Towards high-performance resonant filter for the long-wave infrared band: fabrication and characterization of notch filters based on the guided-mode resonance effect

The long-wave infrared (LWIR) spectroscopy has emerged as a promising technique for applications ranging from medical diagnosis to satellite imaging and terrestrial imaging. However, traditional optical elements are not realized well for the LWIR region. In this work, notch filters for LWIR spectral range (8 ~ 12 μm) based on the guided mode resonance (GMR) effect were designed, fabricated, and characterized with Germanium (Ge) thin film on Zinc Selenide (ZnSe) substrates. In contrast to the typical photolithography process, which faces challenge of resolution limit, we used e-beam lithography process to pattern the grating. By using a reactive ion etching process with a mixture of etching and passivation gases, we fabricated grating with well-defined vertical sidewalls. Finite-difference time-domain (FDTD) method was used to calculate the optical responses and model the geometry of the notch filters, and the optical transmittance of fabricated filters agrees well with the calculations. Moreover, we demonstrate the improved notch filtering response with reduced Fabry-Perot noise by introducing anti-reflection layer on the bottom of the ZnSe substrate. Therefore, findings of this work will be useful for various filter fabrications that prefer high spatial resolution in the LWIR spectral region.

Data supplied >>

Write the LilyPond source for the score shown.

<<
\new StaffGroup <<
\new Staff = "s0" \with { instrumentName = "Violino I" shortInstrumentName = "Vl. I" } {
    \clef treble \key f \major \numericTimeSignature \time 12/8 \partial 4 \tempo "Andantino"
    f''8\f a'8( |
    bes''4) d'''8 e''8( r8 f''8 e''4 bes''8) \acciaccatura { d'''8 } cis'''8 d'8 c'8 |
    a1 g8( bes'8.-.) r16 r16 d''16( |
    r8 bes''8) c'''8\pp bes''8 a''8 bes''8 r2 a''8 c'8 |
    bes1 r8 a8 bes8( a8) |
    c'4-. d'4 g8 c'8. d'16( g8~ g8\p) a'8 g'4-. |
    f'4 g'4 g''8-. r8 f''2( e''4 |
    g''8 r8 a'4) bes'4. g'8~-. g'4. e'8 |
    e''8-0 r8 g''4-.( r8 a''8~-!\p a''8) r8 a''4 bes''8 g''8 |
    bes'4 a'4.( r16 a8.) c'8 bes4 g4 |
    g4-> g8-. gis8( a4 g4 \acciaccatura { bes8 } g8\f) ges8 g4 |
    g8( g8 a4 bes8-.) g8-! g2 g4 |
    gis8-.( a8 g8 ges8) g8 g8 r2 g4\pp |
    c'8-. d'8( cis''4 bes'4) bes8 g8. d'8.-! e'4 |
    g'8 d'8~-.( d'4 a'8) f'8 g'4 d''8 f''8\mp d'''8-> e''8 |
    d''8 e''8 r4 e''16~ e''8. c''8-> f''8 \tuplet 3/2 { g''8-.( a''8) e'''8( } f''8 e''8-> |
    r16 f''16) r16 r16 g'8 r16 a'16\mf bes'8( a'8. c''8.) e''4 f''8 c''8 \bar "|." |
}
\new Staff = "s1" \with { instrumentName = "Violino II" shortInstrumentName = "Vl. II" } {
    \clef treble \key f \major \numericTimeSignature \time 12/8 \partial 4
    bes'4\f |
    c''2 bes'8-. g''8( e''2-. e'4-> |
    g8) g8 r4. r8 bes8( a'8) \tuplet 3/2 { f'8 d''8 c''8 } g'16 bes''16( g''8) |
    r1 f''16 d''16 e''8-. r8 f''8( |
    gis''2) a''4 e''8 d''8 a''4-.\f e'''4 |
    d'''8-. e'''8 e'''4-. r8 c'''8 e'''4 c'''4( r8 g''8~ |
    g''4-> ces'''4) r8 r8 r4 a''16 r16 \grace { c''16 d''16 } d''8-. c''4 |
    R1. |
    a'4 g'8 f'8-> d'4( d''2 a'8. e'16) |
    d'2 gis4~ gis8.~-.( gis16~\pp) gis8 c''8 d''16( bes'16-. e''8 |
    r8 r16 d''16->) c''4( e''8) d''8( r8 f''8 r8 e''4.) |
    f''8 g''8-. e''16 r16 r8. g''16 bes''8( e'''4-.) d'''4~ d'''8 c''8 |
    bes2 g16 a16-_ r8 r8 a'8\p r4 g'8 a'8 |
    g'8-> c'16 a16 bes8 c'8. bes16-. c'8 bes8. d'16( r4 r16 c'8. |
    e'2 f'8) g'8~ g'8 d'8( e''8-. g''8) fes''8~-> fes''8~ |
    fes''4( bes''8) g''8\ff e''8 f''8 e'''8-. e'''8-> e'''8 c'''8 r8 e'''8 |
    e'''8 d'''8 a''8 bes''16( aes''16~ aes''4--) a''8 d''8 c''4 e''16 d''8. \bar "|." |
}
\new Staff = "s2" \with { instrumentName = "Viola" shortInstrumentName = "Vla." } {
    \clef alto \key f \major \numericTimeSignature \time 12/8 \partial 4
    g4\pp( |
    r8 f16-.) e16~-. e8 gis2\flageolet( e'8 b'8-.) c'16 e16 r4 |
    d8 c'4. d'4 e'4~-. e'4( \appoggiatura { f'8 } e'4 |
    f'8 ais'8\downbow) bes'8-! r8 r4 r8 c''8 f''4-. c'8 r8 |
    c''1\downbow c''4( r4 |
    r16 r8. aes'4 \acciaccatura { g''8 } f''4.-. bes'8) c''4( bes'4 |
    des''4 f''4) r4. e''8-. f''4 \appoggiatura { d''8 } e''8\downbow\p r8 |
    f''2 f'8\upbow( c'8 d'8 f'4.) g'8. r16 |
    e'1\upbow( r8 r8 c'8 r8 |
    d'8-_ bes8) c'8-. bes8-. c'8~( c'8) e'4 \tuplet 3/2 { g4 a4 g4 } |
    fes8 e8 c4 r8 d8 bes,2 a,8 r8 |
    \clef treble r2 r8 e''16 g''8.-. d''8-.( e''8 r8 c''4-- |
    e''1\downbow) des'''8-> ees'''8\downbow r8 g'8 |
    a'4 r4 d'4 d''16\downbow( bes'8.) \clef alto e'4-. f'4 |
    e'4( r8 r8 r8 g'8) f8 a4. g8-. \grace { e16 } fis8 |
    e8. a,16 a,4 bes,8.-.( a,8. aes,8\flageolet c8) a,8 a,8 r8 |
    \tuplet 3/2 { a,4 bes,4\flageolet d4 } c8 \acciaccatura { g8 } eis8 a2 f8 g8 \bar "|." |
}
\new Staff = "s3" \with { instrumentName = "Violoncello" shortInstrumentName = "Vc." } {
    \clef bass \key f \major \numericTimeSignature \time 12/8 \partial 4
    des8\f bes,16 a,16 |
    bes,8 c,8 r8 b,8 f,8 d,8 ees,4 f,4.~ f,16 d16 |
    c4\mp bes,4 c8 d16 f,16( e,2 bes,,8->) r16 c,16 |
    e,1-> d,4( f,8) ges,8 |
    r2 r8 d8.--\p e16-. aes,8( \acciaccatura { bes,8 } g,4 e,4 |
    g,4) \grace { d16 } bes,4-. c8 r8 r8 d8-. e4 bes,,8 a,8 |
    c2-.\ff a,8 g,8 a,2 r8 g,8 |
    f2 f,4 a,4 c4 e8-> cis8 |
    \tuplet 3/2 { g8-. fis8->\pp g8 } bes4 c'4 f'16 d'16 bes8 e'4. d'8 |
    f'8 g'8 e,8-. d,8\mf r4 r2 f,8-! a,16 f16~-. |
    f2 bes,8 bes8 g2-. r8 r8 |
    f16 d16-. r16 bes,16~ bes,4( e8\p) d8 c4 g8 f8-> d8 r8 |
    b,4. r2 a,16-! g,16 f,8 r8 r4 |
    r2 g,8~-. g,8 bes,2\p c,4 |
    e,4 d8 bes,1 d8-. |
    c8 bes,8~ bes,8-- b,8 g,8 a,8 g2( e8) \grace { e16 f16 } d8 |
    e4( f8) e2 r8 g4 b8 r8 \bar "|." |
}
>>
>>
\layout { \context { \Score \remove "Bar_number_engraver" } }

Task 1 >>
Rewrite the paragraph of the LWIR filter abstract that begins "The long-wave infrared (LWIR) spectroscopy has emerged" as a short bulleted list that keeps its main facts.
Task 2 >>
Answer these questions from the LWIR filter abstract:
(a) What spectral range are the notch filters made for?
(b) Which lithography process was used to pattern the grating?
(c) Where was the anti-reflection layer placed?
The material shown after the text is separate from it.

Your response 1 >>
- LWIR spectroscopy shows promise for uses from medical diagnosis to satellite and terrestrial imaging, but traditional optical elements do not work well in this region.
- Notch filters for the 8–12 μm range, based on the guided mode resonance (GMR) effect, were designed, fabricated and characterized using Germanium (Ge) thin film on Zinc Selenide (ZnSe) substrates.
- E-beam lithography was used to pattern the grating instead of photolithography, which faces a resolution limit.
- Reactive ion etching with a mix of etching and passivation gases produced gratings with well-defined vertical sidewalls.
- The finite-difference time-domain (FDTD) method was used to calculate the optical responses and model the filter geometry, and measured transmittance agreed well with the calculations.
- An anti-reflection layer on the bottom of the ZnSe substrate improved the notch filtering response by reducing Fabry-Perot noise.
- The findings should help in making filters that need high spatial resolution in the LWIR region.

Your response 2 >>
(a) 8 ~ 12 μm, the long-wave infrared range.
(b) E-beam lithography.
(c) On the bottom of the ZnSe substrate.